-- Material for this task follows --

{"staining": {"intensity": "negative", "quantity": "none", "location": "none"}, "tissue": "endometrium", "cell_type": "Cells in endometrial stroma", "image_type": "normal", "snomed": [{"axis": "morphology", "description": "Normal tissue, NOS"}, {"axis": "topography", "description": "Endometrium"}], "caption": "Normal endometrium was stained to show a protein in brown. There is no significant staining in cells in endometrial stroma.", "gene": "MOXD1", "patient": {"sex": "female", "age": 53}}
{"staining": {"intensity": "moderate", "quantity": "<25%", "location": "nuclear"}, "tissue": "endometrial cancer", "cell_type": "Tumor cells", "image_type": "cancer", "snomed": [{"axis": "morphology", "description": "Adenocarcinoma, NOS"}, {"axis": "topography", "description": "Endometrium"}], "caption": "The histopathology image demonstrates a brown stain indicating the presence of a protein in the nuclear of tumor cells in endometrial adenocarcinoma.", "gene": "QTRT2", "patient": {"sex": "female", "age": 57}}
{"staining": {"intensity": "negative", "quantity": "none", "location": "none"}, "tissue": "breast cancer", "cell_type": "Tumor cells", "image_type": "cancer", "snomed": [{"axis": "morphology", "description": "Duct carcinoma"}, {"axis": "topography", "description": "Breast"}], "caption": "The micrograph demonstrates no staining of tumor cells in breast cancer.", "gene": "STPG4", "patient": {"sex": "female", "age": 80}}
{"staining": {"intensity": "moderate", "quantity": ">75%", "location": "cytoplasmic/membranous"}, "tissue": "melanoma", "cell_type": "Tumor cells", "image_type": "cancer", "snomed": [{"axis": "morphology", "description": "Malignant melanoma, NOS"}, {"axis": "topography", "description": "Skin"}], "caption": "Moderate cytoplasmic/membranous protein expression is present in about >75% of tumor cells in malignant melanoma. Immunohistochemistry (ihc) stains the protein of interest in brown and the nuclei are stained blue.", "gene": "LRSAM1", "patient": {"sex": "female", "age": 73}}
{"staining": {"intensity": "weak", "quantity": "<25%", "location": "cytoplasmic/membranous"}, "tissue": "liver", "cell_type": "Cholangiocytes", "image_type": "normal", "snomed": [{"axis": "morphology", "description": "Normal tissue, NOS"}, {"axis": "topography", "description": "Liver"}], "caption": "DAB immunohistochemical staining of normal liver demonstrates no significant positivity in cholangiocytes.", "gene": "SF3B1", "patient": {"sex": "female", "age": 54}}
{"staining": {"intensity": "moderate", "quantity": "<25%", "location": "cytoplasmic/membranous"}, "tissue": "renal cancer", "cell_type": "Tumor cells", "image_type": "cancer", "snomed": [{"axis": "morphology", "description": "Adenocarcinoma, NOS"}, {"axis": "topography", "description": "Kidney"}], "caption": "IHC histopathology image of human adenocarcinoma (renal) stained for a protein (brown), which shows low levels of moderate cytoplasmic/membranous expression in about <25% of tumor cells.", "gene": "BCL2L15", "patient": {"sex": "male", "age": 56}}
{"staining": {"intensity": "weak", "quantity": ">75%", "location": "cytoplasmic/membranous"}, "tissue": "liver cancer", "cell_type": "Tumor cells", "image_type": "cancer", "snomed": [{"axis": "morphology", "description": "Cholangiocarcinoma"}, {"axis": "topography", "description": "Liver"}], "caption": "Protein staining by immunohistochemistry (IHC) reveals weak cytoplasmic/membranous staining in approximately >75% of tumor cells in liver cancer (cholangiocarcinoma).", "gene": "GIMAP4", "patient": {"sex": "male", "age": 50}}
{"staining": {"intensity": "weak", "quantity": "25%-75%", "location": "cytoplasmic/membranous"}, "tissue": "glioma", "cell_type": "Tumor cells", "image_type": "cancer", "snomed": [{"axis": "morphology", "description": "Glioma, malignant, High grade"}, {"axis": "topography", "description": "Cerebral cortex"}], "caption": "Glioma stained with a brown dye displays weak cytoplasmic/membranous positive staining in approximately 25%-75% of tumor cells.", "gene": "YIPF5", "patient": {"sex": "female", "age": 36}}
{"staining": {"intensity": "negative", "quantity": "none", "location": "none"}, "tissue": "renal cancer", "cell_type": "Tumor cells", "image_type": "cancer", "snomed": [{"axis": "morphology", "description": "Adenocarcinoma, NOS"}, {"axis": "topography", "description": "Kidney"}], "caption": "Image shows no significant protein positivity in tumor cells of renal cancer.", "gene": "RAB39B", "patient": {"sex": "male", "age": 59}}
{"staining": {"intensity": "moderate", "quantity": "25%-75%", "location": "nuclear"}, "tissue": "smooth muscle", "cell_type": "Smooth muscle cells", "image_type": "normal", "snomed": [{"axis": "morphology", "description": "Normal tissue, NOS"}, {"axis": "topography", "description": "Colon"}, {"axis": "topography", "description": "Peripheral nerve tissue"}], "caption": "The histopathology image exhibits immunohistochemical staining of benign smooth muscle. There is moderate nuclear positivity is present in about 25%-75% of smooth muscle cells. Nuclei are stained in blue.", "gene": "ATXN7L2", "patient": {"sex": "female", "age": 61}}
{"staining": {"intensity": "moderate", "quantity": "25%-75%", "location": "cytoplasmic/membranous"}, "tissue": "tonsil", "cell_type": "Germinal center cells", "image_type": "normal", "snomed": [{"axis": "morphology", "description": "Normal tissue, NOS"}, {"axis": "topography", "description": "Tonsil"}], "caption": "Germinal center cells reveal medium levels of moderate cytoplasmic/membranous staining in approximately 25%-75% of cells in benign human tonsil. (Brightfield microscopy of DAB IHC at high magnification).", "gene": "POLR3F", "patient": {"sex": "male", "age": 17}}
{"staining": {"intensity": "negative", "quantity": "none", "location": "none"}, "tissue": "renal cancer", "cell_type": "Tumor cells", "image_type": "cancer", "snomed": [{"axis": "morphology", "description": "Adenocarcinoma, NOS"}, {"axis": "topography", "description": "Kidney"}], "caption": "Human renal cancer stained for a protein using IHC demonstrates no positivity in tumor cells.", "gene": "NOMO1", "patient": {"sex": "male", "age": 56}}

-- Material for this task concluded --

To do
Reproduce the data. Keep it exact.

Answer to this task
{"staining": {"intensity": "negative", "quantity": "none", "location": "none"}, "tissue": "endometrium", "cell_type": "Cells in endometrial stroma", "image_type": "normal", "snomed": [{"axis": "morphology", "description": "Normal tissue, NOS"}, {"axis": "topography", "description": "Endometrium"}], "caption": "Normal endometrium was stained to show a protein in brown. There is no significant staining in cells in endometrial stroma.", "gene": "MOXD1", "patient": {"sex": "female", "age": 53}}
{"staining": {"intensity": "moderate", "quantity": "<25%", "location": "nuclear"}, "tissue": "endometrial cancer", "cell_type": "Tumor cells", "image_type": "cancer", "snomed": [{"axis": "morphology", "description": "Adenocarcinoma, NOS"}, {"axis": "topography", "description": "Endometrium"}], "caption": "The histopathology image demonstrates a brown stain indicating the presence of a protein in the nuclear of tumor cells in endometrial adenocarcinoma.", "gene": "QTRT2", "patient": {"sex": "female", "age": 57}}
{"staining": {"intensity": "negative", "quantity": "none", "location": "none"}, "tissue": "breast cancer", "cell_type": "Tumor cells", "image_type": "cancer", "snomed": [{"axis": "morphology", "description": "Duct carcinoma"}, {"axis": "topography", "description": "Breast"}], "caption": "The micrograph demonstrates no staining of tumor cells in breast cancer.", "gene": "STPG4", "patient": {"sex": "female", "age": 80}}
{"staining": {"intensity": "moderate", "quantity": ">75%", "location": "cytoplasmic/membranous"}, "tissue": "melanoma", "cell_type": "Tumor cells", "image_type": "cancer", "snomed": [{"axis": "morphology", "description": "Malignant melanoma, NOS"}, {"axis": "topography", "description": "Skin"}], "caption": "Moderate cytoplasmic/membranous protein expression is present in about >75% of tumor cells in malignant melanoma. Immunohistochemistry (ihc) stains the protein of interest in brown and the nuclei are stained blue.", "gene": "LRSAM1", "patient": {"sex": "female", "age": 73}}
{"staining": {"intensity": "weak", "quantity": "<25%", "location": "cytoplasmic/membranous"}, "tissue": "liver", "cell_type": "Cholangiocytes", "image_type": "normal", "snomed": [{"axis": "morphology", "description": "Normal tissue, NOS"}, {"axis": "topography", "description": "Liver"}], "caption": "DAB immunohistochemical staining of normal liver demonstrates no significant positivity in cholangiocytes.", "gene": "SF3B1", "patient": {"sex": "female", "age": 54}}
{"staining": {"intensity": "moderate", "quantity": "<25%", "location": "cytoplasmic/membranous"}, "tissue": "renal cancer", "cell_type": "Tumor cells", "image_type": "cancer", "snomed": [{"axis": "morphology", "description": "Adenocarcinoma, NOS"}, {"axis": "topography", "description": "Kidney"}], "caption": "IHC histopathology image of human adenocarcinoma (renal) stained for a protein (brown), which shows low levels of moderate cytoplasmic/membranous expression in about <25% of tumor cells.", "gene": "BCL2L15", "patient": {"sex": "male", "age": 56}}
{"staining": {"intensity": "weak", "quantity": ">75%", "location": "cytoplasmic/membranous"}, "tissue": "liver cancer", "cell_type": "Tumor cells", "image_type": "cancer", "snomed": [{"axis": "morphology", "description": "Cholangiocarcinoma"}, {"axis": "topography", "description": "Liver"}], "caption": "Protein staining by immunohistochemistry (IHC) reveals weak cytoplasmic/membranous staining in approximately >75% of tumor cells in liver cancer (cholangiocarcinoma).", "gene": "GIMAP4", "patient": {"sex": "male", "age": 50}}
{"staining": {"intensity": "weak", "quantity": "25%-75%", "location": "cytoplasmic/membranous"}, "tissue": "glioma", "cell_type": "Tumor cells", "image_type": "cancer", "snomed": [{"axis": "morphology", "description": "Glioma, malignant, High grade"}, {"axis": "topography", "description": "Cerebral cortex"}], "caption": "Glioma stained with a brown dye displays weak cytoplasmic/membranous positive staining in approximately 25%-75% of tumor cells.", "gene": "YIPF5", "patient": {"sex": "female", "age": 36}}
{"staining": {"intensity": "negative", "quantity": "none", "location": "none"}, "tissue": "renal cancer", "cell_type": "Tumor cells", "image_type": "cancer", "snomed": [{"axis": "morphology", "description": "Adenocarcinoma, NOS"}, {"axis": "topography", "description": "Kidney"}], "caption": "Image shows no significant protein positivity in tumor cells of renal cancer.", "gene": "RAB39B", "patient": {"sex": "male", "age": 59}}
{"staining": {"intensity": "moderate", "quantity": "25%-75%", "location": "nuclear"}, "tissue": "smooth muscle", "cell_type": "Smooth muscle cells", "image_type": "normal", "snomed": [{"axis": "morphology", "description": "Normal tissue, NOS"}, {"axis": "topography", "description": "Colon"}, {"axis": "topography", "description": "Peripheral nerve tissue"}], "caption": "The histopathology image exhibits immunohistochemical staining of benign smooth muscle. There is moderate nuclear positivity is present in about 25%-75% of smooth muscle cells. Nuclei are stained in blue.", "gene": "ATXN7L2", "patient": {"sex": "female", "age": 61}}
{"staining": {"intensity": "moderate", "quantity": "25%-75%", "location": "cytoplasmic/membranous"}, "tissue": "tonsil", "cell_type": "Germinal center cells", "image_type": "normal", "snomed": [{"axis": "morphology", "description": "Normal tissue, NOS"}, {"axis": "topography", "description": "Tonsil"}], "caption": "Germinal center cells reveal medium levels of moderate cytoplasmic/membranous staining in approximately 25%-75% of cells in benign human tonsil. (Brightfield microscopy of DAB IHC at high magnification).", "gene": "POLR3F", "patient": {"sex": "male", "age": 17}}
{"staining": {"intensity": "negative", "quantity": "none", "location": "none"}, "tissue": "renal cancer", "cell_type": "Tumor cells", "image_type": "cancer", "snomed": [{"axis": "morphology", "description": "Adenocarcinoma, NOS"}, {"axis": "topography", "description": "Kidney"}], "caption": "Human renal cancer stained for a protein using IHC demonstrates no positivity in tumor cells.", "gene": "NOMO1", "patient": {"sex": "male", "age": 56}}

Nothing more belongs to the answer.